No other player has ever had as many attempts to reach a final of any one of the sport’s four majors.

Previously, Italian Roberta Vinci has played the most Grand Slams before reaching her first title match, contesting the 2015 U.S. Open final in her 44th. Tenacious Spain’s David Ferrer holds the men’s record for perseverance, reaching the French Open final in his 42nd Grand Slam appearance in 2013.

Both failed to take the final step to glory.

Should Pavlyuchenkova, who turns 30 next month, avoid that fate she will be the second oldest first-time Grand Slam women’s winner in the professional era, behind Flavia Pennetta (aged 33 at 2015 U.S. Open).

Trying to predict who will get their hands on the Suzanne Lenglen trophy is perhaps unwise, however, at the end of a tournament in which seeds withered in the Parisian sunshine.

While four-time Grand Slam champion Naomi Osaka withdrew in the wake of a controversy about her media boycott and top seed Ash Barty retired injured, all the other fancied players failed to live up to their billing.

Only three top-10 seeds reached the round of 16 and six of the eight quarter-finalists had never reached that stage before — a professional era record at a Grand Slam.
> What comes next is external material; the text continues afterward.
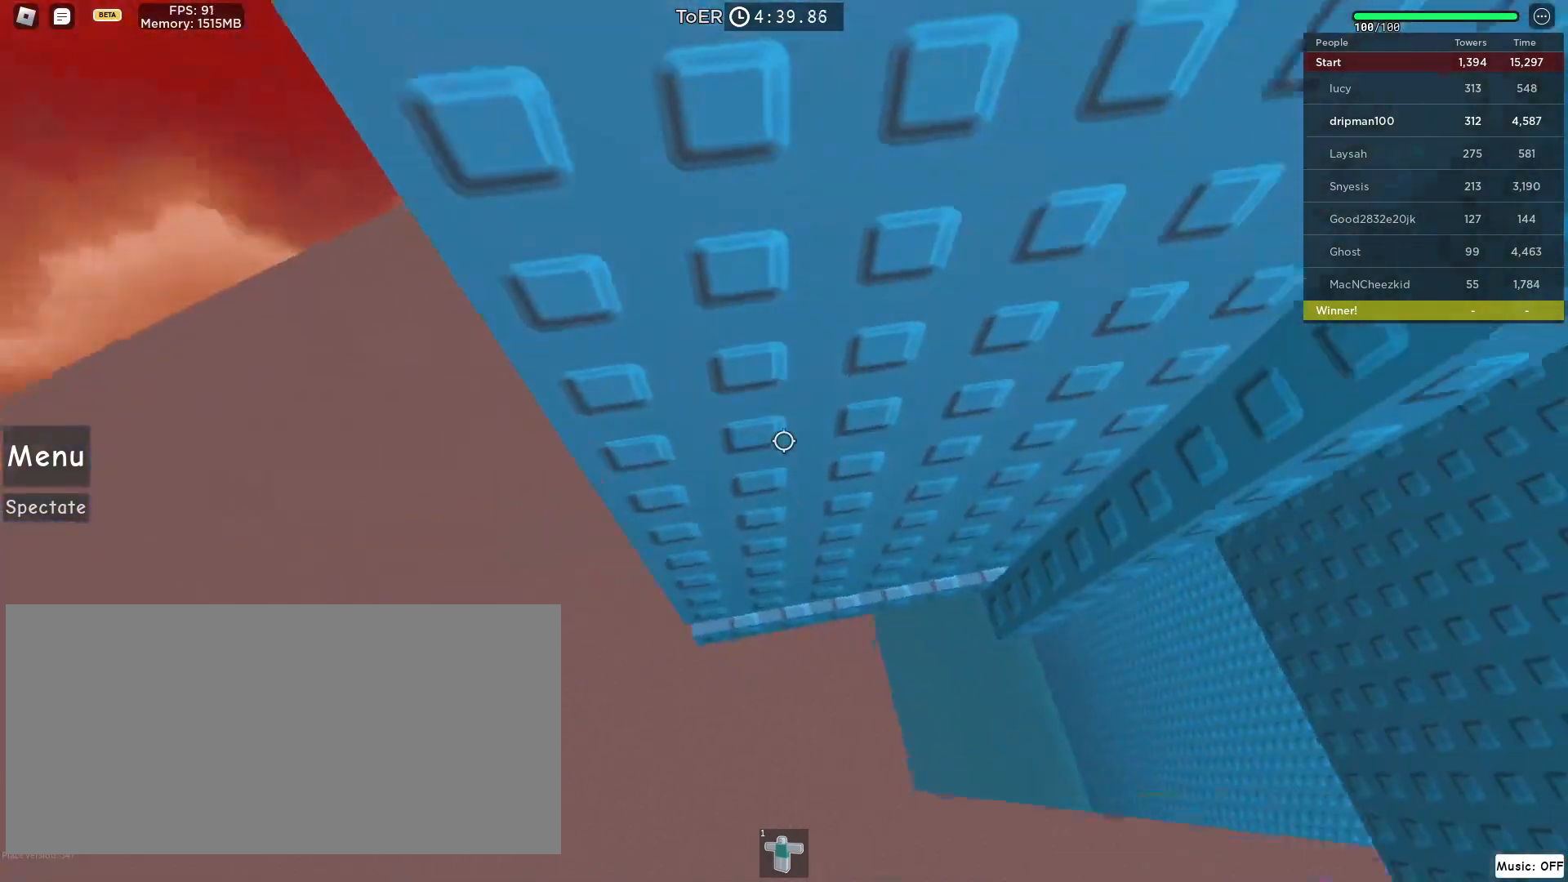
{"keys": [], "mouse": [], "events": [[33, "w", "down"], [167, "d", "up"], [233, "shift", "down"], [283, "mouse_right", "up"], [300, "mouse_wheel", "down"], [350, "shift", "up"], [433, "mouse_wheel", "up"], [483, "w", "up"]]}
All four Roland Garros semi-finalists were debutants at that stage of a slam with 31st seed Pavlyuchenkova snapping a run of six quarter-final defeats in majors — the first all the way back in 2011 when she lost to Francesca Schiavone with victory in sight.

Asked what her 14-year-old self, who won the Australian Open junior title, might have said about the length of time it would take her future self to reach a Grand Slam final, the likeable Russian said: “What took you so long?”

Pavlyuchenkova will be wary of Krejcikova, who saved a match point against Maria Sakkari in the semi-final to extend her winning run to 11.

Krejcikova, who has risen 100 places up the rankings in the last year to a career-high 33, one spot behind Pavlyuchenkova, thrashed 2018 runner-up Sloane Stephens and tamed teenaged sensation Coco Gauff on her way to the final in what is only the Czech’s fifth main draw appearance in a Grand Slam.

Formerly known as a doubles specialist – she is also in the women’s doubles final with long-term partner Katerina Siniakova – Krejcikova is something of a late singles bloomer and has impressed with her mental toughness and tactical acumen.

“It just took me some time, but I think right now it’s actually the right moment,” the 25-year-old said.

“Especially mentally I think I’m just there. I just think (the final) it’s going to be a lot of fun. I’m going to enjoy it because I was never expecting to be this far in this tournament.”

After such a long climb, failing to make the last push to the pinnacle might be harder to take for Pavlyuchenkova.

“Maybe I had a lot of expectations that I couldn’t deal with over the years,” she said. “Definitely trying to soak this in and enjoy as much as possible this very special moment for me.”

Whatever the outcome on Court Philippe Chatrier on Saturday, a first-time women’s Grand Slam winner will be crowned in Paris for the sixth successive year.